*BEREITGESTELLTER TEXT*
════════

Der Satellit Wmap hat die bisher detailreichste Karte der kosmischen Hintergrundstrahlung geliefert. Sie erlaubt präzise Rückschlüsse auf Alter und Zusammensetzung des Universums sowie Einblicke in die Zeit vom Urknall bis zur Entstehung der ersten Sterne.


Euphorisch sprechen manche von einem Wendepunkt in der Kosmologie. Tatsächlich gab es noch nie so präzise Aussagen über die Anfänge des Alls wie in den 13 umfangreichen wissenschaftlichen Artikeln, die US-Forscher nun bei der Fachzeitschrift "Astrophysical Journal" zur Veröffentlichung eingereicht haben. Die neuen Erkenntnisse beruhen auf der Analyse von Daten des Satelliten Wmap (Wilkinson Microwave Anisotropy Probe). Benannt nach dem kürzlich verstorbenen Kosmologie-Pionier David T. Wilkinson von der Princeton-Universität, hat er in seinem ersten zwölfmonatigen Beobachtungszyklus den Himmel in fünf Frequenzbändern von 23 bis 94 Gigahertz (bei Wellenlängen zwischen 13 und 3 Millimetern) vollständig erfasst.

Nach dem Start im Juni 2001 bezog die Sonde eine Position in etwa 1,5 Millionen Kilometer Entfernung – an einer Stelle außerhalb der Erdbahn, an der sich die Gravitationskräfte von Erde und Sonne gerade ausgleichen. Dort misst sie die winzigen Schwankungen (Anisotropien) der kosmischen Hintergrundstrahlung, die als Keime der materiellen Strukturen im Universum gelten.

Diese Strahlung im Mikrowellenbereich hatten Arno Penzias und Robert Wilson 1964 bei einer Wellenlänge von 7,35 Zentimetern zufällig entdeckt. Die beiden Forscher erkannten sie als Relikt aus einer Zeit kurz nach dem Urknall, als typische Entfernungen im Universum noch etwa tausendmal kleiner als heute waren und die Temperatur 2980 Kelvin betrug. Damals leuchtete das frühe Weltall plötzlich auf, weil es durch die Vereinigung von Elektronen und Kernen zu neutralen Atomen strahlungsdurchlässig wurde und in die "materiedominierte Ära" überging, die bis heute andauert. Die Wellenlängen dieses Leuchtens haben sich wegen der Raumexpansion seitdem beständig um das Tausendfache in den Mikrowellenbereich hinein vergrößert.

════════

*AUSZÜGE AUS DATENSÄTZEN*
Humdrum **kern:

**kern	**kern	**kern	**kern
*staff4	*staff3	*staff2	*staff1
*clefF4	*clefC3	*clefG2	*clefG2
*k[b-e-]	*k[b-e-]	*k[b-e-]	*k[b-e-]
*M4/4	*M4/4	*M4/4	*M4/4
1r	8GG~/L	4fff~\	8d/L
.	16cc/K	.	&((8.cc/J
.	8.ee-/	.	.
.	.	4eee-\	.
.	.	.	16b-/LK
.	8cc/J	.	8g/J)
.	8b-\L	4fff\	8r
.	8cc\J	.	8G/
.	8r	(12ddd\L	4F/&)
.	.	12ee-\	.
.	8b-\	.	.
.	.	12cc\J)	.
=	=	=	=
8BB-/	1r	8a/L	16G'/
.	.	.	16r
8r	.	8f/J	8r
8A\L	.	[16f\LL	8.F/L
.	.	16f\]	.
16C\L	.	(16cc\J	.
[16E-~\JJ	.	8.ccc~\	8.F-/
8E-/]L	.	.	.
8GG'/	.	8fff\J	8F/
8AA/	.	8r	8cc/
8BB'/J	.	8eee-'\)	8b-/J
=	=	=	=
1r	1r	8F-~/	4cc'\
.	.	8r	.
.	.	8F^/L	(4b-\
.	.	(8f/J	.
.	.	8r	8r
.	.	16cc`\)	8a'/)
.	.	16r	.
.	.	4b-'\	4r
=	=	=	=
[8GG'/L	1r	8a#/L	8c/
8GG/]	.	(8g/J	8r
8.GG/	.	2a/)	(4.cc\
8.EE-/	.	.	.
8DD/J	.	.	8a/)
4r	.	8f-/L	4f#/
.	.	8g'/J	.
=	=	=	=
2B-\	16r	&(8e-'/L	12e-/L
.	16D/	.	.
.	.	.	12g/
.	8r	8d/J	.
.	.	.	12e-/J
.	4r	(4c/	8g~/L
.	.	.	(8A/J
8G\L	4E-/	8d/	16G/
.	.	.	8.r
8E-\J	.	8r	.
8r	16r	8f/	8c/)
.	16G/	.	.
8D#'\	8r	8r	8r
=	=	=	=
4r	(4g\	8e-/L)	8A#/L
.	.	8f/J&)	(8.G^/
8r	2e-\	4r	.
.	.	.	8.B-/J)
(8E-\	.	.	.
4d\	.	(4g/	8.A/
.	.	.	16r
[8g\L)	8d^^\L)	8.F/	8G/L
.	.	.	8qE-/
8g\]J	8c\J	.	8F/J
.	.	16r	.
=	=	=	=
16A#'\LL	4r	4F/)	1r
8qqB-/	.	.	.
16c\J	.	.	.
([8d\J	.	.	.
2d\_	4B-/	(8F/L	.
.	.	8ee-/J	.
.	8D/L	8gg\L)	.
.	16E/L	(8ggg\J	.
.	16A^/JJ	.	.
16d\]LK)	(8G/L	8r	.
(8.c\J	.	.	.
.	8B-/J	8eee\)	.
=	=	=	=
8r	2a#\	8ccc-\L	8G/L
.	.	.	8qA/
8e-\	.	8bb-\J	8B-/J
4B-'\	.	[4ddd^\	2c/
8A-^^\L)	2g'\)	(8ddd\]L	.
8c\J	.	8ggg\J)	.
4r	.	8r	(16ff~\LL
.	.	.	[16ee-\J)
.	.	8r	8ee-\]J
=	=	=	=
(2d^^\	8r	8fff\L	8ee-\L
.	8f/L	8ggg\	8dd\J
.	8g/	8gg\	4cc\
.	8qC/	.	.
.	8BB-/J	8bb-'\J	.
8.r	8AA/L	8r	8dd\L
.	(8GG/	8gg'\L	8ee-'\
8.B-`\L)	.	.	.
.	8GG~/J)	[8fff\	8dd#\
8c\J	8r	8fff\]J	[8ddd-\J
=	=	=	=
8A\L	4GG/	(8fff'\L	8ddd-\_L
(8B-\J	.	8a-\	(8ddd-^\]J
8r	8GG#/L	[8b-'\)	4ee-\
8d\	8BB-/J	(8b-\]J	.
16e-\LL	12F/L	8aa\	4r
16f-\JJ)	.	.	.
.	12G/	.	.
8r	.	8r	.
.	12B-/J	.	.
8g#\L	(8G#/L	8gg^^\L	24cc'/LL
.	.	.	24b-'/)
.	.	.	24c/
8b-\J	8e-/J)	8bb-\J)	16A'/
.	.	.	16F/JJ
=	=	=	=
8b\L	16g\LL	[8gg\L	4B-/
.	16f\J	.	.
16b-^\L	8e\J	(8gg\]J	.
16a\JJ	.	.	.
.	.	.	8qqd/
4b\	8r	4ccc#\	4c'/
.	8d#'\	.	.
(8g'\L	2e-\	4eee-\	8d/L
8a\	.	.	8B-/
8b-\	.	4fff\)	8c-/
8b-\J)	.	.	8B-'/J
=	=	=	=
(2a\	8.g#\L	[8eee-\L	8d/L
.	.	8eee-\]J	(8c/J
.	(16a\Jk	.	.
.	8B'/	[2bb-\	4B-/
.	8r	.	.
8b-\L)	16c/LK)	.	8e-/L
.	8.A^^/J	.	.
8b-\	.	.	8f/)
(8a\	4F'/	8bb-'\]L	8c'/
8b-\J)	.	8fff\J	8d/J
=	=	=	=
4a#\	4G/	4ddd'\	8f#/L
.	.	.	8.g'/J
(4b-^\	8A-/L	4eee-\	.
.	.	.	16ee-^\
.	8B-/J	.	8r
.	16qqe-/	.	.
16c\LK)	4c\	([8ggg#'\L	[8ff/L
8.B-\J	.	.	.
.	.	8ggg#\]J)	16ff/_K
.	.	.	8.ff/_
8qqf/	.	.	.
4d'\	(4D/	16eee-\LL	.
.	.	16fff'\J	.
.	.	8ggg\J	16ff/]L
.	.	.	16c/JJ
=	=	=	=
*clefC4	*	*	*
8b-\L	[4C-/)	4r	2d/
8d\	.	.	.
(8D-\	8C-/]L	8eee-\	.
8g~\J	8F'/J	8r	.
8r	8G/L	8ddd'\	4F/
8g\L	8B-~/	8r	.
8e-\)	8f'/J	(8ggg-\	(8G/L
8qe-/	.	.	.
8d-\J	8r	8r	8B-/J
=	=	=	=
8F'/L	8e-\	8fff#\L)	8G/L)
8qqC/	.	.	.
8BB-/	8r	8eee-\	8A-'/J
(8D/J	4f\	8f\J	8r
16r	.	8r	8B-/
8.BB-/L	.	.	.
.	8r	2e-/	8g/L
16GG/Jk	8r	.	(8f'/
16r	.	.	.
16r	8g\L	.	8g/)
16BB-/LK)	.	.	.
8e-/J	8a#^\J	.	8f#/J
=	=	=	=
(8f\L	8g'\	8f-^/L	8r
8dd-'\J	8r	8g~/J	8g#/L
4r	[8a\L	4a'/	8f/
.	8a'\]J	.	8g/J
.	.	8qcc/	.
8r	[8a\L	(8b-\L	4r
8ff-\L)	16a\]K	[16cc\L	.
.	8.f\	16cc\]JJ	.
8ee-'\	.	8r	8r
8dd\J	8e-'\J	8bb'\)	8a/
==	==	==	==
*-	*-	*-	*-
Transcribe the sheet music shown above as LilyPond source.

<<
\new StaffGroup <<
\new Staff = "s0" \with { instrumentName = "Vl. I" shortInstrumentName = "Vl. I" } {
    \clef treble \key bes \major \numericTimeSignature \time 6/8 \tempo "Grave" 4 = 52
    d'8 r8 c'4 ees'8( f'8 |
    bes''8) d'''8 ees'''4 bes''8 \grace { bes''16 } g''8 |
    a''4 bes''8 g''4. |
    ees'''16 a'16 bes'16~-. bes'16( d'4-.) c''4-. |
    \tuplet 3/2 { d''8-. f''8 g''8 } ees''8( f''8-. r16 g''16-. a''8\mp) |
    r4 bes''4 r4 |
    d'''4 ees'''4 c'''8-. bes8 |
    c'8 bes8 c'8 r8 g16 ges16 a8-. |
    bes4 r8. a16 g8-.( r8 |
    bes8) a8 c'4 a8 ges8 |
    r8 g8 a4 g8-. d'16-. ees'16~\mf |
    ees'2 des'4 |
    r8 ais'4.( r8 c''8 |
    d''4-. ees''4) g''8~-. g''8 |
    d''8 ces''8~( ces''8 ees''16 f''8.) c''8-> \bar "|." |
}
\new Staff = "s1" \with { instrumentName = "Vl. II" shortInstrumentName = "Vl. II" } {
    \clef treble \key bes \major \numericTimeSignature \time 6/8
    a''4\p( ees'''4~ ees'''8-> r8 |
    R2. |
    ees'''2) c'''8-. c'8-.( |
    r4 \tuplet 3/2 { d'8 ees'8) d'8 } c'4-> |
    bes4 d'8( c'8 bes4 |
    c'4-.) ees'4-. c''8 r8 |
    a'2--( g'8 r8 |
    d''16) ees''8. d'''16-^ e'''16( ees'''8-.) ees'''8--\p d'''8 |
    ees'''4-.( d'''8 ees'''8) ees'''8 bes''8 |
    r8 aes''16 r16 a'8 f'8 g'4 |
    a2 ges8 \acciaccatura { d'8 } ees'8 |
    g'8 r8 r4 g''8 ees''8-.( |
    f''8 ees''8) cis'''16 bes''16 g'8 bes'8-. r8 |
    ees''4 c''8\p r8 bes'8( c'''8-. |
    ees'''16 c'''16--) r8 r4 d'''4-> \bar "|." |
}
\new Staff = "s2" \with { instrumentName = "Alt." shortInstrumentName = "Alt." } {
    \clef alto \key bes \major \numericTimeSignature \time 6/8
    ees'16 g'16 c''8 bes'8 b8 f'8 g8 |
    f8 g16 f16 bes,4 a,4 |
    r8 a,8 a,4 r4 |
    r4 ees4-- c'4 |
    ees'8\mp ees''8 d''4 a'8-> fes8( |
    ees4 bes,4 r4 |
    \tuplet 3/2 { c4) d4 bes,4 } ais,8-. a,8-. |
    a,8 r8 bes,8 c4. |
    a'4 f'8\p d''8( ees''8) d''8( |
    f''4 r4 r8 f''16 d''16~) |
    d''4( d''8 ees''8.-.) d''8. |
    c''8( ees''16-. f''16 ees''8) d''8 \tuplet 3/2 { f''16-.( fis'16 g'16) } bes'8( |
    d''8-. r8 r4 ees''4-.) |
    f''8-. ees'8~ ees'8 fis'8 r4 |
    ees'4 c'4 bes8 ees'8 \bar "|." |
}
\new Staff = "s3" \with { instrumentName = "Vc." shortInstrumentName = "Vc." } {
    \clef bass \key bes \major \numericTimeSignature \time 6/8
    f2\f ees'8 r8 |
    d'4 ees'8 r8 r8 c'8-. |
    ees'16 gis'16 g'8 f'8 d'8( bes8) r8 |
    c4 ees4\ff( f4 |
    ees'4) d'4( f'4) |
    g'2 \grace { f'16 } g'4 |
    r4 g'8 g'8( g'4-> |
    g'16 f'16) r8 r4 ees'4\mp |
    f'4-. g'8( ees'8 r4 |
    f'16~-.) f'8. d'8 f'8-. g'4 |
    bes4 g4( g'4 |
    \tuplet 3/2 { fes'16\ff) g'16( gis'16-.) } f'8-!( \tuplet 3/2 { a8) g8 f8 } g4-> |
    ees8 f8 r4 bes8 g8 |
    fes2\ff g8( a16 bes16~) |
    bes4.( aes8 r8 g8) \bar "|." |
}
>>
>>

════════

*AUFTRAG*
Schreiben Sie aus dem Text über den Satelliten Wmap den Abschnitt von „Der Satellit Wmap“ bis „der ersten Sterne.“ wortgetreu ab.

*LÖSUNG DER AUFGABE*
Der Satellit Wmap hat die bisher detailreichste Karte der kosmischen Hintergrundstrahlung geliefert. Sie erlaubt präzise Rückschlüsse auf Alter und Zusammensetzung des Universums sowie Einblicke in die Zeit vom Urknall bis zur Entstehung der ersten Sterne.